Many other authors are cited. Some are known and already published in French, such as Vassili Grossman, Andreï Platonov, Anatoli Kouznetsov or Macha Rolnikaïté. Most of it is still inaccessible to Western (and even Russian) audiences. The sample is, however, limited to Russian-speaking texts.
The poetic state
This fascinating work opens an original perspective on literary testimonies. It is no longer a question of using them to establish facts in the manner of historians. These texts hardly inform us. They transmit an emotion, a trauma, a suffering, they place themselves beyond the event. The frequent choice of a poetic expression does not only reflect a local specificity (“the Russian poets “) ; it speaks of the strength of a language, of a writing deemed most capable of transmitting and experiencing the incommunicable. This is evidenced by this young poet, Lev Ozerov, author of the major report on Babi Yar which opens the black book. At the same time, he wrote a long poem, “ his deep cry », say the authors. “ We read there the desperate attempt to give linguistic form to extreme suffering. The lyrical “I”, so repressed elsewhere, is finally expressed here. Ozerov comes out of his restraint. » His poem is chanted like a song with these lines: “ I have come to you, Babi Yar, / If there is an age to pain, / Then I am immensely old. / We could not count it even in centuries » (pp. 196-200). He echoes Ludmila Titova, the young musician already mentioned: “ Listen ! We put them in a row / We put their belongings in a pile on the flagstones / Half asphyxiated, half dejected / We half covered them with earth… » (p. 178)

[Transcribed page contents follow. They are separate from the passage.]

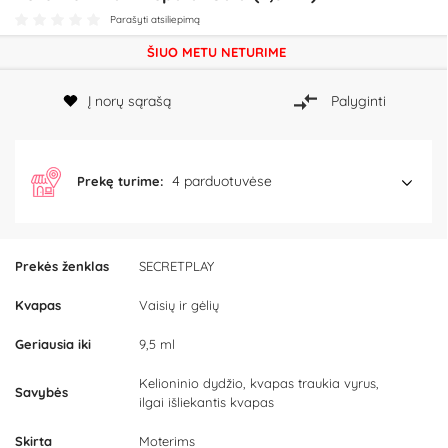
Parašyti atsiliepimą
ŠIUO METU NETURIME
Į norų sąrašą
Palyginti
4 parduotuvėse
Prekę turime:
Prekės ženklas
SECRETPLAY
Kvapas
Vaisių ir gėlių
Geriausia iki
9,5 ml
Kelioninio dydžio, kvapas traukia vyrus,
Savybės
ilgai išliekantis kvapas
Skirta
Moterims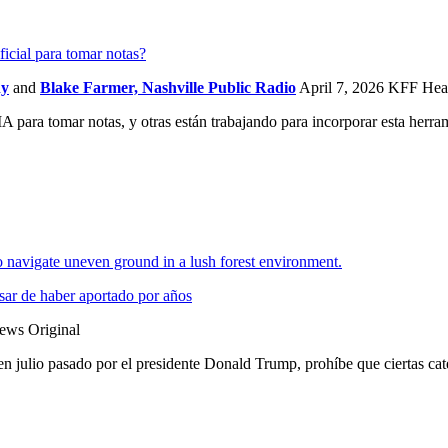
ficial para tomar notas?
ny
and
Blake Farmer, Nashville Public Radio
April 7, 2026
KFF Heal
 IA para tomar notas, y otras están trabajando para incorporar esta herram
sar de haber aportado por años
ews Original
en julio pasado por el presidente Donald Trump, prohíbe que ciertas ca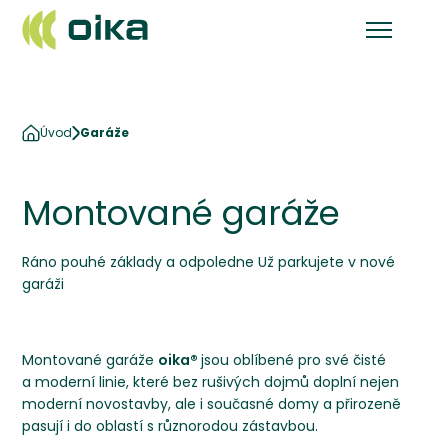
Úvod
Garáže
Montované garáže
Ráno pouhé základy a odpoledne Už parkujete v nové
garáži
Montované garáže
oika®
jsou oblíbené pro své čisté
a moderní linie, které bez rušivých dojmů doplní nejen
moderní novostavby, ale i současné domy a přirozeně
pasují i do oblastí s různorodou zástavbou.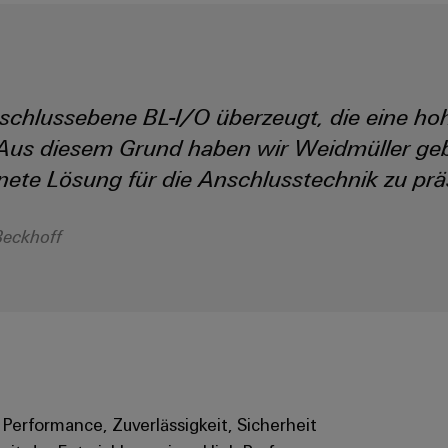
schlussebene BL-I/O überzeugt, die eine hoh
 Aus diesem Grund haben wir Weidmüller geb
ete Lösung für die Anschlusstechnik zu prä
Beckhoff
 Performance, Zuverlässigkeit, Sicherheit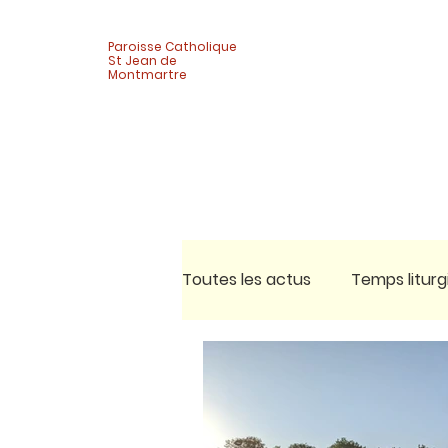
Paroisse Catholique
St Jean de
Montmartre
Toutes les actus
Temps liturg
Célébrations
Vie de quar
Activité adultes
Pèlerina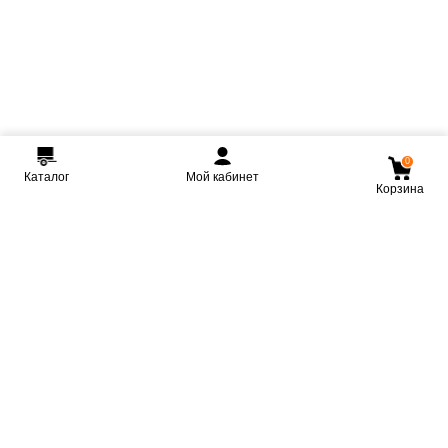
0
Каталог
Мой кабинет
Корзина
Мы ВКонтакте
Мы на Youtube
Мы в Telegram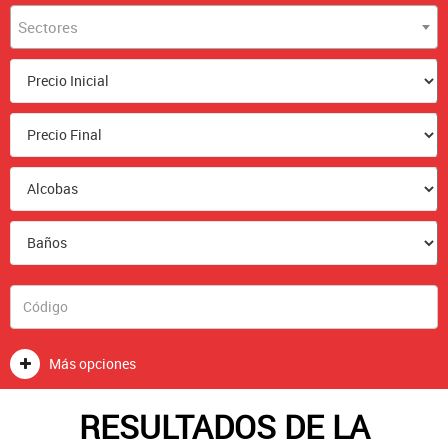
Sectores
Más opciones
RESULTADOS DE LA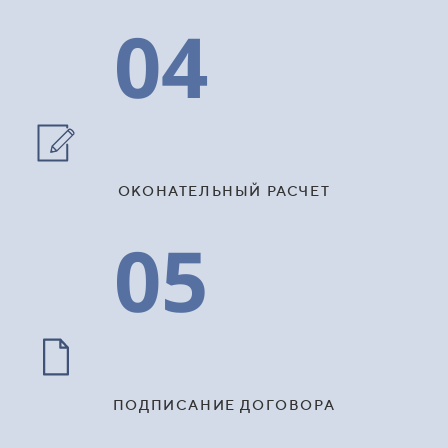
04
ОКОНАТЕЛЬНЫЙ РАСЧЕТ
05
ПОДПИСАНИЕ ДОГОВОРА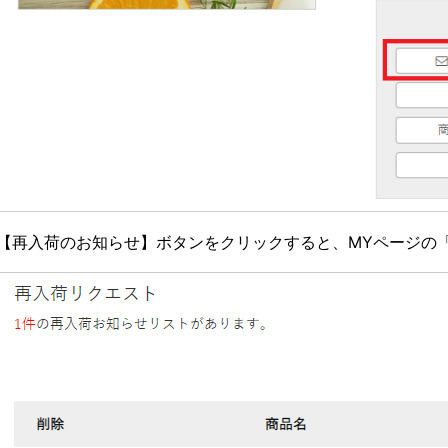
【再入荷のお知らせ】ボタンをクリックすると、MYページの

These poetic voices, so precious, pose another question to the historian: why write a poem at the heart of the catastrophe ? Why choose this form at the edge of a ravine, or at the entrance to a gas chamber, like this young Czech woman cited by Kulka, or even at the bottom of a ghetto, the day before annihilation, like Wladyslaw Szlengel in Warsaw ? Why poetry ? What does she tell us ? “ The space of poetry, respond the authors, allows us to overcome the problem of the unrepresentable, radical violence can be shown using symbolic reality, metaphors or allegories, the multiple resources of poetic images which offer powerful evocations for readers. »
They are right. However, beyond poetic language, we should also revise our questions, no longer talk about poetry. After ” but “ with » the Shoah, and wonder what the response is topoetic state in these moments. Facing death. Is there not a behavior of the victim which goes beyond the testimony? ? These Russian writers invite us to think about it.